Mark and Steven realised early on that international sales were going to play a big part in their early success and offered international shipping for the get-go.

“We went from a couple of orders a week to a couple of orders a day back in ‘99,” Steven said.

“When we hit 10 orders a day in 2000, we thought ‘hey this is actually a business here’. We had some phenomenon growth in the first 5 or 6 years; we’ve always had our up years and our down years, but we’ve had consistent growth across the last 10 years.

“In about 2001-2002, we had quite a few international orders -- it was way before anyone had any concept about cross-border trade of this type; people just weren’t putting parcels to customers in the mail or on a courier and sending to the US or the UK back then.

“Our very first order to the US, we packed it, put it in the mail and hope it turned up. We couldn’t track it like you do now. There was no one who had any experience sending a parcel or something consumer from a retailer in Australia to the US in any sort of significant way.”

Steven said now international trade accounts for around 40 percent of their business.

“We get a lot from the US and the UK that’s progressed into Asia now, Singapore and Malaysia and a little bit into Japan and China,” he said.

“We launched our first US-focussed site in 2002 with US spellings and accepted US dollars for payment.
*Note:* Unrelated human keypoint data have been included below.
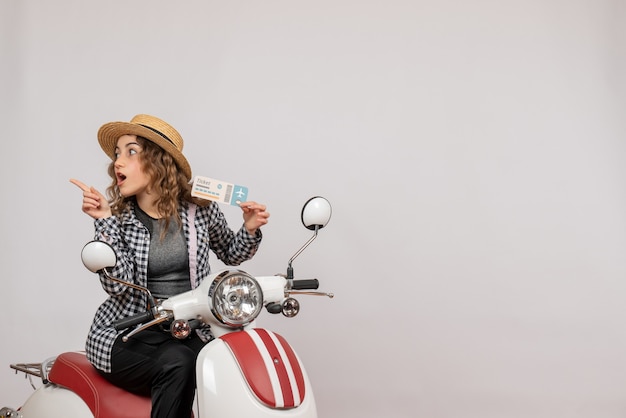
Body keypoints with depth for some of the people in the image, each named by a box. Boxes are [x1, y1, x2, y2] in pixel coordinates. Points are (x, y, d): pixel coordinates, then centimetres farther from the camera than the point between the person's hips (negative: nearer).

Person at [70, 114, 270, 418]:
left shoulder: (200, 209, 0)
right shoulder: (116, 216, -2)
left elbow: (230, 254, 17)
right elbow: (117, 285, -14)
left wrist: (250, 230, -4)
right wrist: (104, 221, -20)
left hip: (189, 334, 2)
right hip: (126, 337, -1)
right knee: (176, 364, -33)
It’s grown to be about 40 percent of our business, the international market. We got a call centre in Vancouver in 2005 to handle that site.

“Now we do somewhere between 8500 and 10,500 orders a month.”
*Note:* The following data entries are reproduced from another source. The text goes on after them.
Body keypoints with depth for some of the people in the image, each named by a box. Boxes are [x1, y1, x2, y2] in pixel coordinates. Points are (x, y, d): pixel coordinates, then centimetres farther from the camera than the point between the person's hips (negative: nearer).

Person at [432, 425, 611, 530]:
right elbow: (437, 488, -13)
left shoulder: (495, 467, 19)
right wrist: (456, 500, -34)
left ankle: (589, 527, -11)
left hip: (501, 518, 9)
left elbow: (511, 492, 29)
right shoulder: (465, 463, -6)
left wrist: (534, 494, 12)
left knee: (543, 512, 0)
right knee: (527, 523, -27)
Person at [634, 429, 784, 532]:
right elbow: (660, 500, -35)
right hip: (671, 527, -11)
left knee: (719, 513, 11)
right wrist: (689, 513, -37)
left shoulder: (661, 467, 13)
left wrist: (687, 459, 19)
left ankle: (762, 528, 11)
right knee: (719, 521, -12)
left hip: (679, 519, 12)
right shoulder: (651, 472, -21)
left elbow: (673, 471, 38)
VetShop provides sick leave for staff with sick pets.

Payment gateway pivotal to success

Steven said it was crucial to the success of the business to choose the right payment gateway.
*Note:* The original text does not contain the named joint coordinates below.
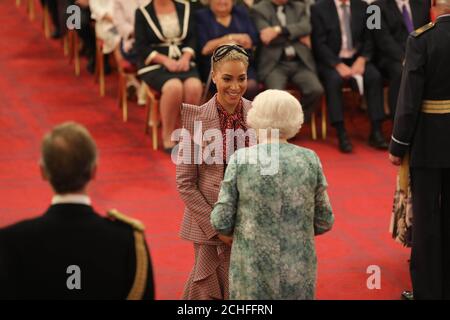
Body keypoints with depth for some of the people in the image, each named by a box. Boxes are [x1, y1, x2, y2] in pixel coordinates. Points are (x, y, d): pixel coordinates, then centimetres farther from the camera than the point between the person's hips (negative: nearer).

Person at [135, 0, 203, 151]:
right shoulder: (142, 13, 2)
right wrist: (165, 60, -16)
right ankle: (168, 136, -20)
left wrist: (186, 57, -11)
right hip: (154, 64, -3)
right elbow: (141, 47, -4)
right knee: (174, 86, -35)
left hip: (182, 63, 3)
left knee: (194, 86, -31)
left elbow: (192, 37, 8)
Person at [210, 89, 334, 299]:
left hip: (254, 272, -1)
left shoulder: (241, 159, -8)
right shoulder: (309, 160, -3)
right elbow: (324, 221, 3)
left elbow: (221, 221, -8)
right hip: (299, 272, 2)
“Back when we started, people were just online shopping enthusiasts,” he said.

“But then it grew so quickly, and we had to make sure we had the right platform for us. If the payment processing is down, it costs us money and people may not come back.

“We’ve been with eWAY since the beginning for that reason -- we just don’t have those problems with them.

“Their customer service is amazing and they do contact us when they have new ways of doing things so we stay up-to-date and current. They’ve always been great like that -- back in the early days, my wife had to call them and (eWAY founder) Matt Bullock answered the phone himself.

"He was trying to deal with the query, but said ‘would it be OK if I called you back tomorrow?’ and she said yes, and he said ‘thank you so much because I’ve evacuated the premises, sent all the staff home because some bushfires are coming’. He was loading up the servers into the back of his car to keep them safe, but he still took the phone call and tried to help.

“That’s amazing customer service, and it didn’t exist like that back then. We’re one of his oldest customers but we’re certainly not one of the most valuable by any means, but he’s always happy to help.”

Keeping in touch with customers is important

VetShop Australia run an annual event called the VetShop Australia Surfing Dog Spectacular on Noosa Main Beach as part of the Noosa Festival of Surfing to have some fun and connect with customers.

“It’s a really fun day and it gives our staff a lift too,” he said.

“It gives something back into the community and, for me, the real take to the bank value is that we get out and we’re talking to dog and cat owners, we’ve got time to have a chat without overtly selling anything.

“We had five competitors in the first year, and we had about eight now. It gets big crowds -- first year we got 2500. This year we got 6500, which is amazing. For someone like Layne Beachley, who is one of the greatest ever sports people, a real champion, you’ll get 400 people on the beach watching her.

“But you put a dog on a surfboard, and you get 6500. It’s such a fun event and is great way to promote healthy pets.”